WSJ, yeni Başkan Kavcıoğlu’nun Yeni Şafak’taki köşesinde bu faiz artırımını eleştirdiğini anımsatarak, bu durumun Ağbal dönemi politikaların tersine çevrileceği kaygılarını tetiklediğini aktardı.
İngiltere’de yayımlanan Guardian gazetesi, Erdoğan’ın bu kararıyla küresel yatırımcıları “şoke ettiğini” belirterek, bir uzmanın bu kararı “en az Brexit (İngiltere’nin Avrupa Birliği’nden ayrılması) kadar kötü” sözleriyle yorumladığını yazdı.
Guardian, “Erdoğan, geleneksel ekonomi politikalarına karşı çıkıyor ve bugüne kadar defalarca çift hanelere ulaşan enflasyonla mücadele için faiz artırımlarına gidilmesine karşı olduğunu söyledi.

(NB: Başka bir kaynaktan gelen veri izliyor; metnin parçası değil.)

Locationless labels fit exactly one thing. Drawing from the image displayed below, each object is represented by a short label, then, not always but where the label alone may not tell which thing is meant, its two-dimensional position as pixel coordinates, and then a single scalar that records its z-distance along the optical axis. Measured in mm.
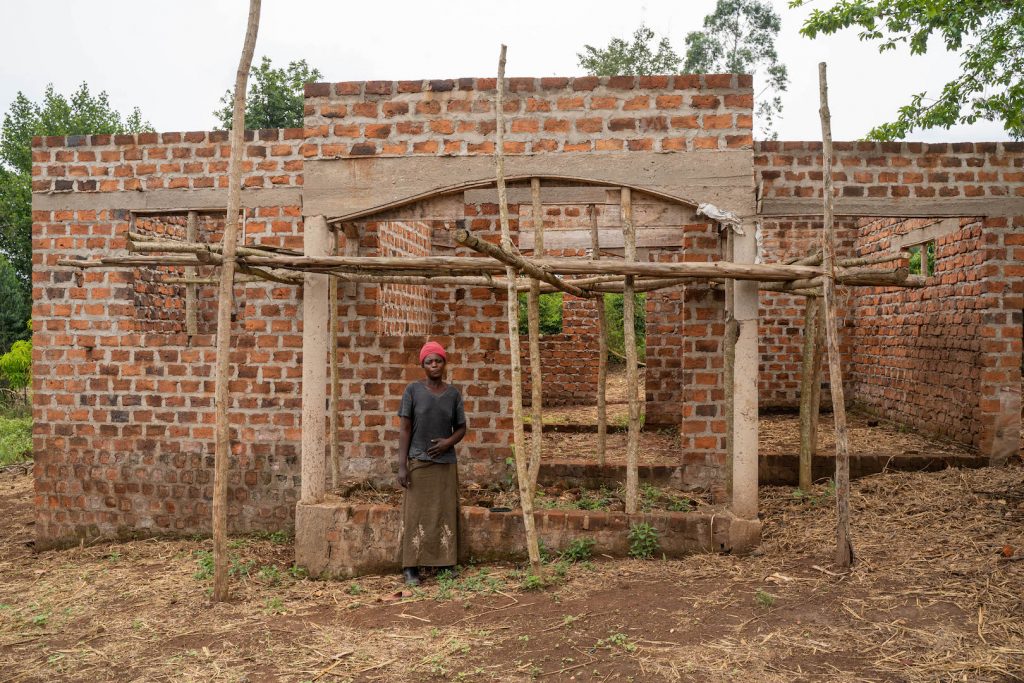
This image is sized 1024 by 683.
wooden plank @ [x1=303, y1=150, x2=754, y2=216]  5480
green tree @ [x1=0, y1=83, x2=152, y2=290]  22312
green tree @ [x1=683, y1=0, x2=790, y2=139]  23670
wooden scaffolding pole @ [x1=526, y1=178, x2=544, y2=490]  5207
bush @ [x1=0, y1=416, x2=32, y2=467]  10883
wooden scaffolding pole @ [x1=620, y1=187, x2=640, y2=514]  5289
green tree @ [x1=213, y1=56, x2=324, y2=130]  21797
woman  5328
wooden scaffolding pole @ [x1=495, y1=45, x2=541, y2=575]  4777
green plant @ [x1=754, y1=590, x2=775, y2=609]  4586
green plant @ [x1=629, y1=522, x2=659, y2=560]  5441
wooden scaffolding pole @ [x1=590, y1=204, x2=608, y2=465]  6960
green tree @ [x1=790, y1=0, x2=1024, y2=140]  8727
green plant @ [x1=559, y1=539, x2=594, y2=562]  5484
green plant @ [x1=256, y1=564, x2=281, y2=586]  5547
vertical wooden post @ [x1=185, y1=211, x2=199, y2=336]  6914
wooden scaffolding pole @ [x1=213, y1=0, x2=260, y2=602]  4859
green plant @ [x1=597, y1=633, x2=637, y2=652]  4148
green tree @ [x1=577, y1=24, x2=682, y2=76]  25519
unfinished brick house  5789
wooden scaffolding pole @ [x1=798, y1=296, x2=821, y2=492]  6871
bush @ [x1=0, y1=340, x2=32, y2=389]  15164
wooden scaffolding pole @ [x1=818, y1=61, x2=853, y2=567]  4812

Son iki yıl içerisinde üç Merkez Bankası başkanını görevden aldı” dedi.
Haberde, piyasalardaki genel beklentinin Kavcıoğlu’nun Ağbal döneminde uygulanan politikaları tersine çevirmesi yönünde olduğu ve bunun da Türk lirasını olumsuz etkilemesinin beklendiği vurgulandı.